For the listing below, print exactly the lines from the line with "Identify the document elements. Format: label text..." to the line with "Page size: 2001x1125.", both included, and nothing beyond them.

-- Data in this exercise follows --

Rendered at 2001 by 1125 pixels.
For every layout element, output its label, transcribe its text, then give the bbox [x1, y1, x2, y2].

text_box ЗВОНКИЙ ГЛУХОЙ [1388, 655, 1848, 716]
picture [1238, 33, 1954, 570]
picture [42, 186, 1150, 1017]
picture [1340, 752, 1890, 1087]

-- Data in this exercise concluded --
-- Data in this exercise follows --

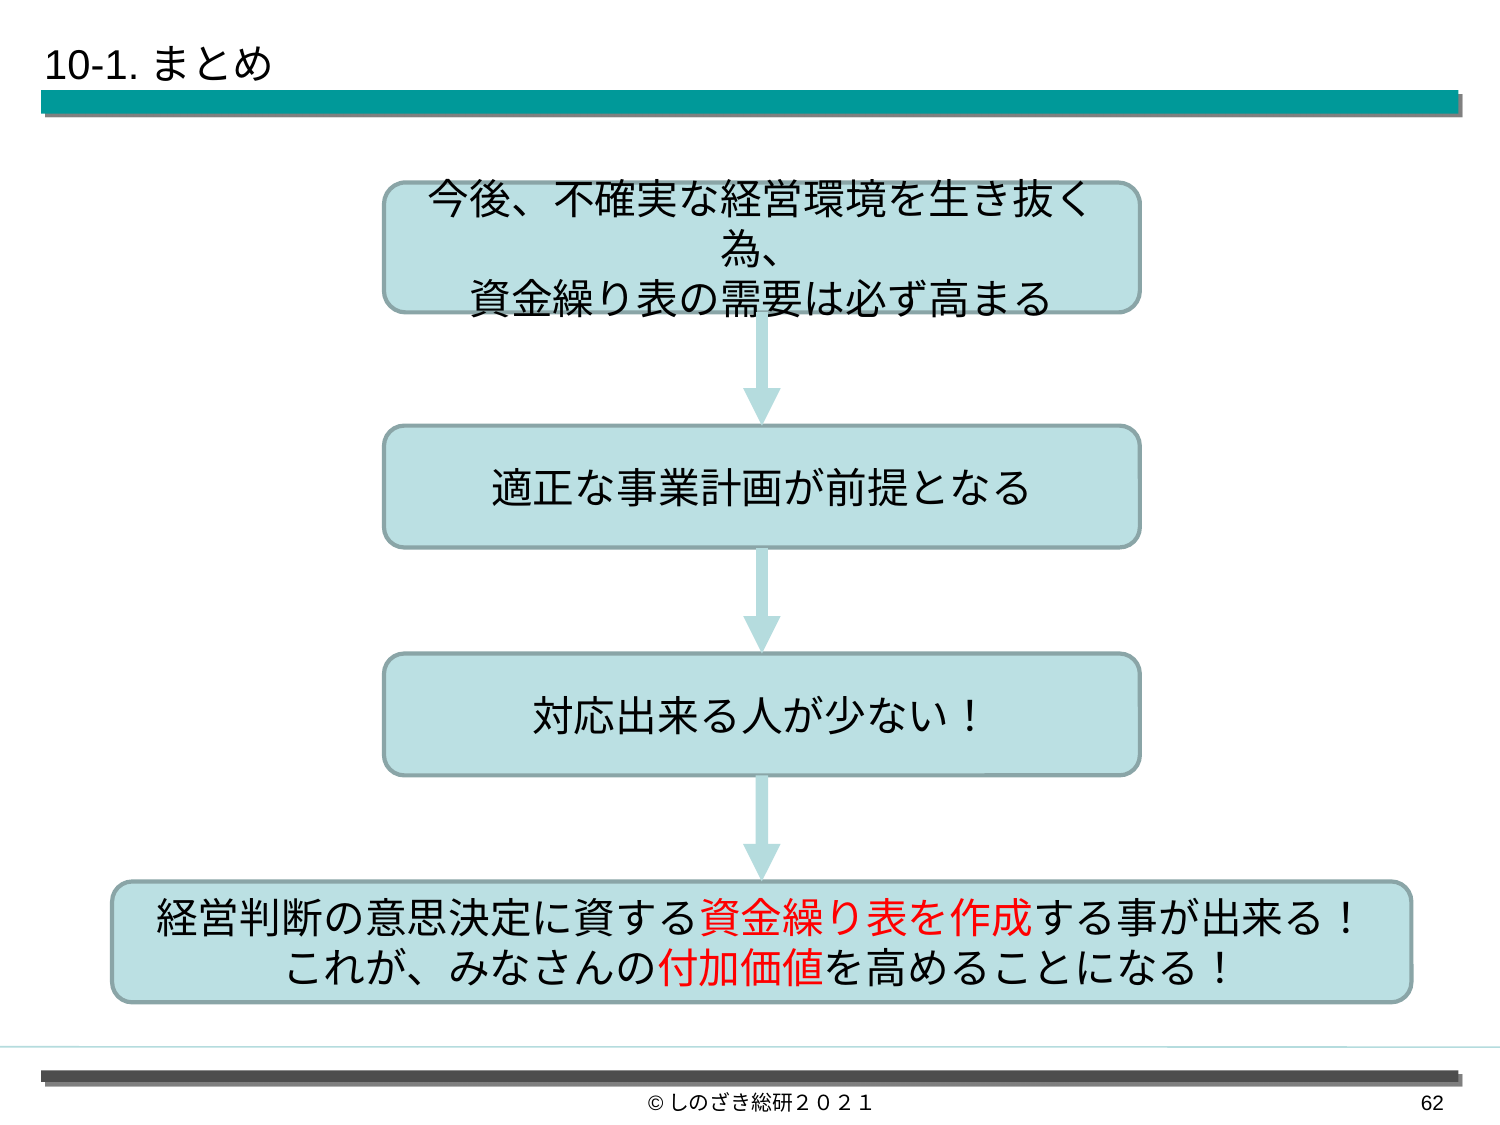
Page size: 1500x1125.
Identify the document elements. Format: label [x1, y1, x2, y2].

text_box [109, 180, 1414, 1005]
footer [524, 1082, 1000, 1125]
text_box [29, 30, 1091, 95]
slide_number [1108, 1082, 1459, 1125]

-- Data in this exercise concluded --
-- Data in this exercise follows --

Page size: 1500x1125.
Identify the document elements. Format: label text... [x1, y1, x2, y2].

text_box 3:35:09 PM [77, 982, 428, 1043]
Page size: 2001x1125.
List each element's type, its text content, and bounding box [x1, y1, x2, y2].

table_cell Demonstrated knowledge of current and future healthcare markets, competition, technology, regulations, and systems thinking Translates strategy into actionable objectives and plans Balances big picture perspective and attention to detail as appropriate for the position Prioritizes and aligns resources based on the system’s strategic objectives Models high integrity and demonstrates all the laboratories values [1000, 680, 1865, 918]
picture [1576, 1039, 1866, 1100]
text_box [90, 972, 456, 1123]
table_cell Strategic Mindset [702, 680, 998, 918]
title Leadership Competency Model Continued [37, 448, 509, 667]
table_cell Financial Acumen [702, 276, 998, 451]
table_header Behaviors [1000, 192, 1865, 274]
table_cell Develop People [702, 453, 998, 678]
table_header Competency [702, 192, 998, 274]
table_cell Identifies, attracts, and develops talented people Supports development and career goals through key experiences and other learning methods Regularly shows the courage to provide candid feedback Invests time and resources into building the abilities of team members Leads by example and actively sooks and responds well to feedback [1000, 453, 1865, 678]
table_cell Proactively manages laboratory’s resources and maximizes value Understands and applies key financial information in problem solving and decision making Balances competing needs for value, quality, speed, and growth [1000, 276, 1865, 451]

-- Data in this exercise concluded --

● Output of the task:
Identify the document elements. Format: label text... [x1, y1, x2, y2].

text_box 3:35:09 PM [77, 982, 428, 1043]
Page size: 2001x1125.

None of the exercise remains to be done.